── Data extracts
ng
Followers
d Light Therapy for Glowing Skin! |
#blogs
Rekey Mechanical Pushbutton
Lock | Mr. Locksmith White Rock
────
── Data extracts
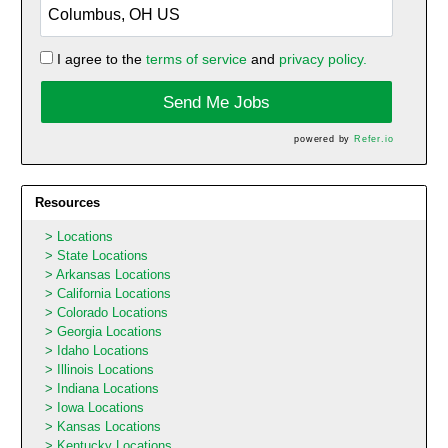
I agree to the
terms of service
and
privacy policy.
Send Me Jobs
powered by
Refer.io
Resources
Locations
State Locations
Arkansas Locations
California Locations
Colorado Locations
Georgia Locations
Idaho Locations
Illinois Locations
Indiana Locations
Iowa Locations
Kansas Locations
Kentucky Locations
────
Task requirements: Retype the data starting at the line that contains "I agree to the" and ending at the line that contains "Kentucky Locations", both lines included, with every character unchanged.

Answer to the exercise:
I agree to the
terms of service
and
privacy policy.
Send Me Jobs
powered by
Refer.io
Resources
Locations
State Locations
Arkansas Locations
California Locations
Colorado Locations
Georgia Locations
Idaho Locations
Illinois Locations
Indiana Locations
Iowa Locations
Kansas Locations
Kentucky Locations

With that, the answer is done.